Quando começou no projeto, Terada não tinha muito conhecimento sobre a aparência do jogo, pois os arquivos de vídeo eram grandes demais para enviar pela internet. Por isso, ele compôs as músicas com base nas descrições gerais da equipe, vendo apenas pequenos trechos de vídeo de tempos em tempos. Durante a fase final do desenvolvimento, ele conseguiu experimentar o jogo em uma estação de depuração.

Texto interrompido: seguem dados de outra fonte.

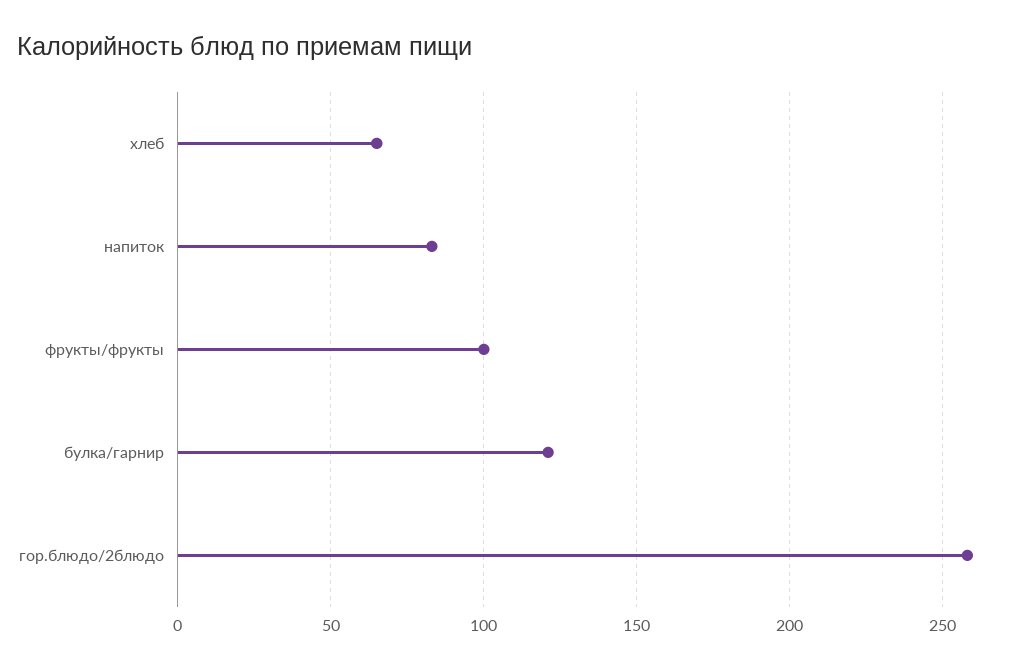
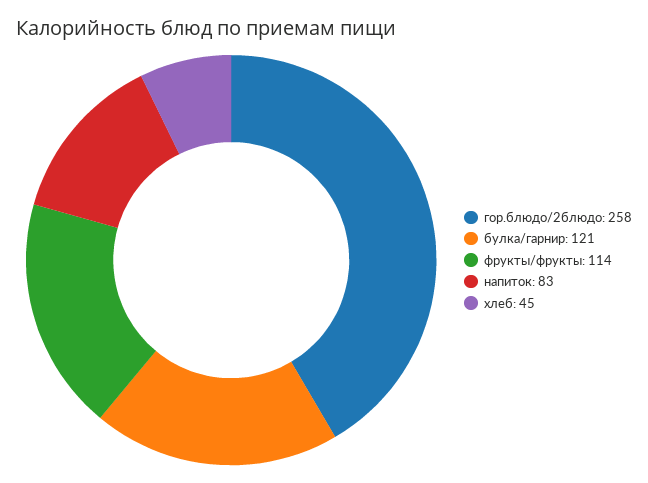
  {
-   "хлеб": 65,
+   "хлеб": 45,
    "напиток": 83,
-   "фрукты/фрукты": 100,
+   "фрукты/фрукты": 114,
    "булка/гарнир": 121,
    "гор.блюдо/2блюдо": 258
  }

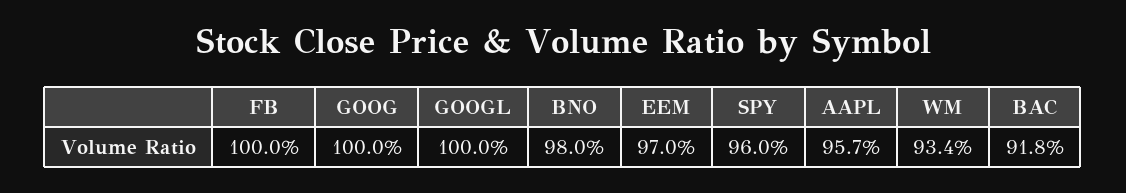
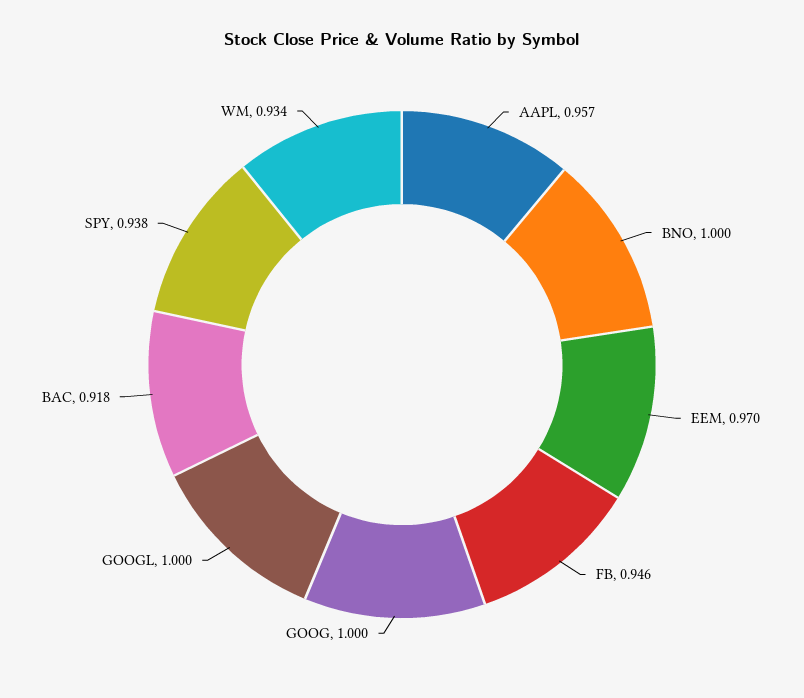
  {
-   "FB": 1,
+   "FB": 0.946,
    "GOOG": 1,
    "GOOGL": 1,
-   "BNO": 0.98,
+   "BNO": 1,
    "EEM": 0.97,
-   "SPY": 0.96,
+   "SPY": 0.938,
    "AAPL": 0.957,
    "WM": 0.934,
    "BAC": 0.918
  }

Segundo ele, isso ficava tão divertido que distraía sua atenção do trabalho enquanto explorava os mundos 3D com a configuração de câmera livre do protótipo.
“Como você pode imaginar, as trilhas sonoras não foram gravadas, mas reproduzidas por dados MIDI com um módulo de som SPU, música por música, para reduzir o tamanho dos dados,” explica Terada. Ele conversou bastante com a equipe, onde algumas das interações mais divertidas da trilha sonora surgiram, como a ideia de cortar o drum & bass ao entrar em modo stealth. “Lembro que essa ideia veio do Takatsuka,” diz Terada, “e teve também a sugestão de ter um nível sem música até que o jogador pressionasse um grande botão, que eu acho que veio do Kanetaka.”

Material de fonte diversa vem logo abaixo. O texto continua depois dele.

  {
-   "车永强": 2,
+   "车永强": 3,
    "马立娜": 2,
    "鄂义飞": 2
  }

Quando Ape Escape finalmente foi lançado para o PS1, se tornou um grande sucesso, conquistando críticos e jogadores pela inovação em seus controles e gadgets. Doug Perry, da IGN, o descreveu como “o melhor jogo de plataforma em 3D no PlayStation. Sem dúvidas”, enquanto a Next Generation destacou que era “ideal para jogadores mais jovens” e agradaria até “os mais céticos dos jogadores hardcore”. Desde então, o jogo gerou várias sequências e spin-offs, além de um remake para o PSP, chamado Ape Escape: On the Loose!, e três programas de TV.
Atualmente, a série parece estar em um hiato prolongado, sem novas entradas desde 2010, quando lançou o Ape Escape para PlayStation Move. Os fãs têm se contentado com participações e referências em outros projetos, como os Macacos Pipo, que apareceram recentemente em Astro Bot e foram anunciados para Snake Vs. Monkey, um modo adicional no remake de Metal Gear Solid 3: Snake Eater. Com a reorganização do Japan Studio em 2021, que sucedeu os desenvolvedores originais de Ape Escape, muitos fãs temem pelo futuro da franquia além de suas aparições em outros jogos. No entanto, Terada mantém a esperança de que um Ape Escape 4 possa um dia existir, e adoraria fazer parte disso. “Vai ser difícil devido à dissolução do Japan Studio, mas espero que um grupo consiga produzir um dia. Se possível, gostaria de contribuir com uma faixa, como o tema de ‘Ape Escape 4’, mesmo que não possa estar totalmente envolvido. Mas seria perfeito fazer toda a trilha sonora.”